Much about the ship remains unknown—governments tend to be a little hesitant about revealing details regarding heavily-armed submarines that depend on stealth. We do know, however, that Severodvinsk is the first operational member of the new Yasen-Class of submarine. Based on the same general architecture as the Akula-Class and Alfa-Class boats that terrified NATO submarine commanders back in the Cold War days, it stretches 390 feet in length and weighs around 13,900 tons submerged—bigger than either of its predecessors. Yet, in spite of its size, the use of extensive automation is believed to help keep the crew down to 32 officers and 58 enlisted sailors. America’s latest attack submarine, the Virginia-Class, has a crew of around 130—and it’s less than two-thirds the size.
Mass doesn’t keep Severodvinsk from being fast, though. Most Russian sources quote a top speed of around 35 knots, but according to the U.S. Naval Institute, the Yasen-Class’s true flank speed could be as high as 40 knots. America’s Seawolf-Class is only believed to top out between 30–35 knots, though its true top speed is classified.
The Yasen-Class is an exception from traditional Russian submarine design a couple of notable ways. Instead of the hull-within-a-hull design frequently favored by the Russian Navy, Severodvinsk and her kin use a hybrid design, with a light structure built over the primary pressure hull. (Think of it as the submarine version of going from a body-on-frame to a unibody.)
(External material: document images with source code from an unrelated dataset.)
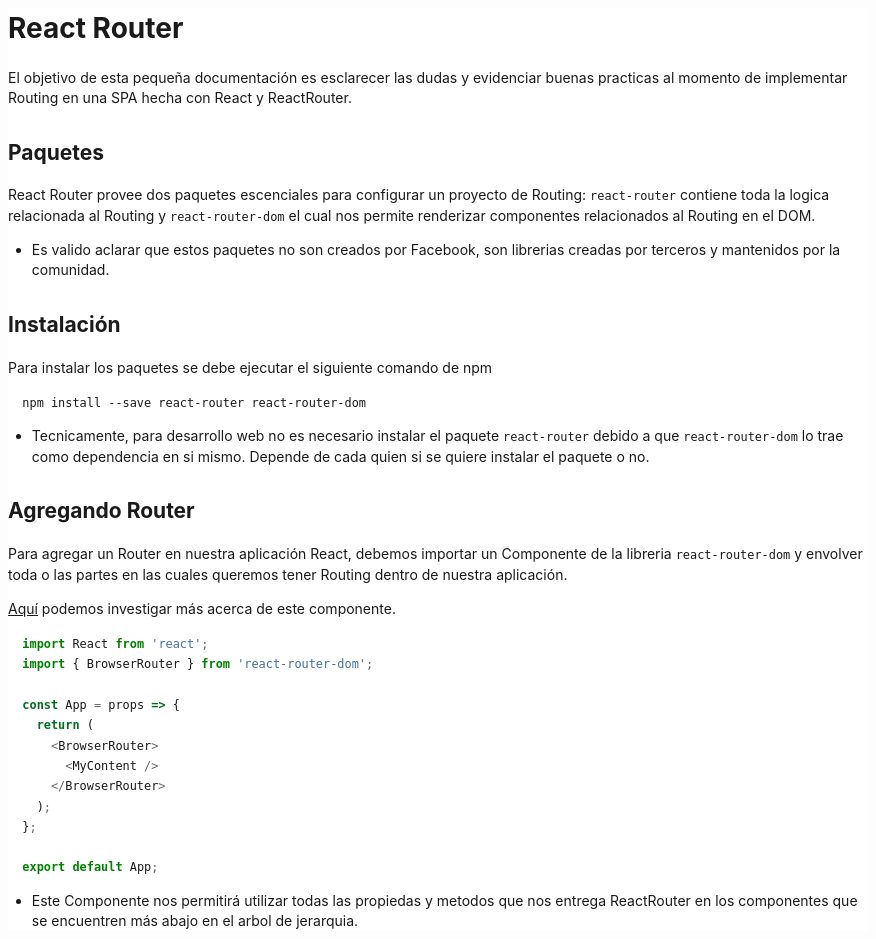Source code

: # React Router

El objetivo de esta pequeña documentación es esclarecer las dudas y evidenciar buenas practicas al momento de implementar Routing en una SPA hecha con React y ReactRouter.

## Paquetes

React Router provee dos paquetes escenciales para configurar un proyecto de Routing: `react-router` contiene toda la logica relacionada al Routing y `react-router-dom` el cual nos permite renderizar componentes relacionados al Routing en el DOM.

* Es valido aclarar que estos paquetes no son creados por Facebook, son librerias creadas por terceros y mantenidos por la comunidad.

## Instalación

Para instalar los paquetes se debe ejecutar el siguiente comando de npm

```
  npm install --save react-router react-router-dom
```

* Tecnicamente, para desarrollo web no es necesario instalar el paquete `react-router` debido a que `react-router-dom` lo trae como dependencia en si mismo. Depende de cada quien si se quiere instalar el paquete o no.

## Agregando Router

Para agregar un Router en nuestra aplicación React, debemos importar un Componente de la libreria `react-router-dom` y envolver toda o las partes en las cuales queremos tener Routing dentro de nuestra aplicación.

[Aquí](https://reacttraining.com/react-router/web/api/BrowserRouter) podemos investigar más acerca de este componente.

``` javascript
  import React from 'react';
  import { BrowserRouter } from 'react-router-dom';

  const App = props => {
    return (
      <BrowserRouter>
        <MyContent />
      </BrowserRouter>
    );
  };

  export default App;
```

*  Este Componente nos permitirá utilizar todas las propiedas y metodos que nos entrega ReactRouter en los componentes que se encuentren más abajo en el arbol de jerarquia.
It’s also the first time a Russian sub has used a spherical bow sonar array the way American boats do. Dubbed the Irtysh-Amfora sonar, the system is so large, the ship’s eight torpedo tubes had to be pushed back and canted out to be able to fit around the sonar sphere. But damn the torpedoes—the real threat to NATO vessels is tucked inSeverodvinsk’s eight vertical launch cells, which house up to 40 anti-ship, anti-submarine, and ground attack missiles.
While it may be the freshest boat in the Russian fleet, Severodvinsk isn’t believed to be quite a match for the U.S. Navy’s latest and greatest. The Office of Naval Intelligence believes Severodvinsk isn’t quite as quiet as the Seawolf- and Virginia-Class boats. It is, however, believed to be harder to hear than the Los Angeles-Class submarines that make up the bulk of America’s undersea ships. And the Russian Navy is reportedly already working to make future Yasen-Class boats even more quiet. So it’s safe to say the U.S. Navy isn’t dismissingSeverodvinsk as an empty threat.
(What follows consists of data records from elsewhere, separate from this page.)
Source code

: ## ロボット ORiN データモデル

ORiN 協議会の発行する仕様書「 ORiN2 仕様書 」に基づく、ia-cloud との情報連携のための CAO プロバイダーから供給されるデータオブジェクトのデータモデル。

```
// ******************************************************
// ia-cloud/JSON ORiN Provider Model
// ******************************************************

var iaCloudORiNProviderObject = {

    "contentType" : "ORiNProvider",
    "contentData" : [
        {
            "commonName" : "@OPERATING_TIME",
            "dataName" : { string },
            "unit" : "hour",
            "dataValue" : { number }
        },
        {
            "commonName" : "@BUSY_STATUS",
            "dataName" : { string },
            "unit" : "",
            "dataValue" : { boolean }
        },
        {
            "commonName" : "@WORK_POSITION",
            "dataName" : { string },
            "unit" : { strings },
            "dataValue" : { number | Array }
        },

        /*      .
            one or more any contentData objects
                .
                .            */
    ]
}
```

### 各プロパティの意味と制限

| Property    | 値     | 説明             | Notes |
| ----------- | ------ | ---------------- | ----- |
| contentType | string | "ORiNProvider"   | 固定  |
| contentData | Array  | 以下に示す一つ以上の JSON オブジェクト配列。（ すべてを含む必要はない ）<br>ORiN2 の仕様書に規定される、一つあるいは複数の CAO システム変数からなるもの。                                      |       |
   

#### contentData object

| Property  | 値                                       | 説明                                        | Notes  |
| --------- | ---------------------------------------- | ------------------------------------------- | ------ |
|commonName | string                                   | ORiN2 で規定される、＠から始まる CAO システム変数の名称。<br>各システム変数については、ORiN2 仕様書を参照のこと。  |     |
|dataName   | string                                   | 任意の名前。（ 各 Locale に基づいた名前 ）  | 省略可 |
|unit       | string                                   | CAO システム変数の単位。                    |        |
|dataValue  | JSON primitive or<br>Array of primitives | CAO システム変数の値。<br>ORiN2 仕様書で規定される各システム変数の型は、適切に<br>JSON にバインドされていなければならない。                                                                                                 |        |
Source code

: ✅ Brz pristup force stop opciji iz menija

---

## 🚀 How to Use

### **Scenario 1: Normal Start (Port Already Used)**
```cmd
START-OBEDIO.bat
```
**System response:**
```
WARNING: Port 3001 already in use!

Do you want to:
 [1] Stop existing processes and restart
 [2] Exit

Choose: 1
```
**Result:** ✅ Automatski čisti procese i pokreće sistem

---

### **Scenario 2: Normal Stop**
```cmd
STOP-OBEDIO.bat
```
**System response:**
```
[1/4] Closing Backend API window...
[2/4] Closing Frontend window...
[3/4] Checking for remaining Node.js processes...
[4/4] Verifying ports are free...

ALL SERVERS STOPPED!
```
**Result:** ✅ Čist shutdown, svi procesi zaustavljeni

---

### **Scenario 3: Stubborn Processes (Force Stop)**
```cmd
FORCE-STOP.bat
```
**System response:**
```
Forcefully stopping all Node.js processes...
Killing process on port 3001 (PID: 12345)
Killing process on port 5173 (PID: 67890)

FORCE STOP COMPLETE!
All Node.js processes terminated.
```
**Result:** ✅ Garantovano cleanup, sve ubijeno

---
“We’ll be facing tough potential opponents. One only has to look at the Severodvinsk,” Rear Admiral Dave Johnson, Naval Sea Systems Command’s program executive officer submarines, told USNI News in late 2014. “I am so impressed with this ship that I had Carderock [the Naval Surface Warfare Center’s ship design center] build a model from unclassified data.”
We’ll give that one ping for effort. But one ping only.